WHAT IS EXPECTED:
Answer these questions on the discussion about sequencing hardware.
(a) Which two measurements are named as good starting points for a smartphone sensor app?
(b) What kinds of companies are said to be in the portfolio already?
(c) At what point will collaborators be needed for testing?

PROVIDED PASSAGE:
╭──

If you make an app that uses sensors attached to a smart phone it would make it a lot easier for doctors to diagnose problems. Stuff like taking temperature or blood pressure and then recording it into a database would be great starts.
I'm working on the genomic sequencing problem at a hardware level (actually, it's pretty cool, I just got the prototype working and no one else has anything close in terms of transduction mechanism or fundamental stability).
What are the chances of RockHealth funding something like that?
IMO, you don't really go to RH for funding but for all the opportunities they can open for you if you really have something that is cool and working. The funding is a cherry on the top.
We would love to hear more about it. We don't have any sequencing companies, but have multiple hardware and medical device companies in our portfolio. We don't shy from capital-intensive businesses.
Fantastic, we are currently finishing up some of the basic research. After wrapping that up, we will be searching for the funding source/incubator that offers the best fit. I know one of the founders of one of your portfolio companies and have only heard good things.
We aren't looking for collaborators at the moment, everything is pretty much in house. Once we have an actual shippable, packaged product, we will need collaborators for testing.
Got an email where I can register future interest? :). Or feel free to email me (address in profile). We have long-term high-impact crop engineering projects that can always be accelerated by better sequencing. And bioinformatics developers always looking to make tooling for new tech.

╰──

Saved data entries
╭──

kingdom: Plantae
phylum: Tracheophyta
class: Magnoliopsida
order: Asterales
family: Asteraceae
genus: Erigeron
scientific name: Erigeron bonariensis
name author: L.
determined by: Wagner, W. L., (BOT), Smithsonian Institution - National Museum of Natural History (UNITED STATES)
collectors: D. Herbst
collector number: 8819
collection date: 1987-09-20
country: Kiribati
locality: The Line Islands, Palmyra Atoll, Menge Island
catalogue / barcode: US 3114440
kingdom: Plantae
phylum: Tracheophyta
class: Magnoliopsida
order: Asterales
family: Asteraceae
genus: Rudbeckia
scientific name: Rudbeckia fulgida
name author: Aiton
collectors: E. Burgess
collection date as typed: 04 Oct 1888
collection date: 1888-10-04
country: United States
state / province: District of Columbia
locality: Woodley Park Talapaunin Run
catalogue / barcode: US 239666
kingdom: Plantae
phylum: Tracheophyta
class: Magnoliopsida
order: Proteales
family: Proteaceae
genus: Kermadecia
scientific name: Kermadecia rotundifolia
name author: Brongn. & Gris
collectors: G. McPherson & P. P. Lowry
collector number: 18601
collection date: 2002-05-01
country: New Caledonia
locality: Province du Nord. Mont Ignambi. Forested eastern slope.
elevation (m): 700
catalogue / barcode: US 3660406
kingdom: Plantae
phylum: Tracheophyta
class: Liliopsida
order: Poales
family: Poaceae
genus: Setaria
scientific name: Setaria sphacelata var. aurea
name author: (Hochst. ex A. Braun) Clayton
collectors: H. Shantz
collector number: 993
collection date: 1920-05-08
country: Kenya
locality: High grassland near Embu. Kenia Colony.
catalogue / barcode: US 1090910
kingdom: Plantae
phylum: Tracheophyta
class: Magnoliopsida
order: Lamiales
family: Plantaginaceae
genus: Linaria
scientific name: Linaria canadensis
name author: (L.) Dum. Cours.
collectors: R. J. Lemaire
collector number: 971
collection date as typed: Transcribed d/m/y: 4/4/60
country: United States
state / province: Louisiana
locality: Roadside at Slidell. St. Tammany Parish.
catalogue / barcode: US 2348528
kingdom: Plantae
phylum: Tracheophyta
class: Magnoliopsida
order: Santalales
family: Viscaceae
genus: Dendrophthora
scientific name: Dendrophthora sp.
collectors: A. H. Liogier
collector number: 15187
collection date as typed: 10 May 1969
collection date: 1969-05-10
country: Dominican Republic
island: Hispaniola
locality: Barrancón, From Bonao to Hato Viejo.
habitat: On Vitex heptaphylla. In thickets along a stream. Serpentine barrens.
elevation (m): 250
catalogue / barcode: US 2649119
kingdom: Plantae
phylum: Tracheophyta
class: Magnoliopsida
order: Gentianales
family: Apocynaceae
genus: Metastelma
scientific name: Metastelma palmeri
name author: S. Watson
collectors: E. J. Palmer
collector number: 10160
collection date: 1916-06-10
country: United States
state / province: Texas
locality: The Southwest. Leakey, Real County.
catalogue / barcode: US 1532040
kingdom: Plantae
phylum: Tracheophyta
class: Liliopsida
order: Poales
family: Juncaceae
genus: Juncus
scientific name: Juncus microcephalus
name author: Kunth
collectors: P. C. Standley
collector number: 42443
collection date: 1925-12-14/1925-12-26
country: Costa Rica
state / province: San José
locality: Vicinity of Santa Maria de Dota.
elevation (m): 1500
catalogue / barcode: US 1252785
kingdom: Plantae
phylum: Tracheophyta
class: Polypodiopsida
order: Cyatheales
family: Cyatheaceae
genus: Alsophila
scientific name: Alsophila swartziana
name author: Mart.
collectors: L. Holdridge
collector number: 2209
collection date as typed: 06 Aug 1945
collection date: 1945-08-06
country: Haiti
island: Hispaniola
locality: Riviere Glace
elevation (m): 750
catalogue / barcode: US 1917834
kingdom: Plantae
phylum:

╰──

SOLUTION FOR THIS EXERCISE:
(a) Temperature and blood pressure.
(b) Multiple hardware and medical device companies, but no sequencing companies.
(c) Once there is an actual shippable, packaged product.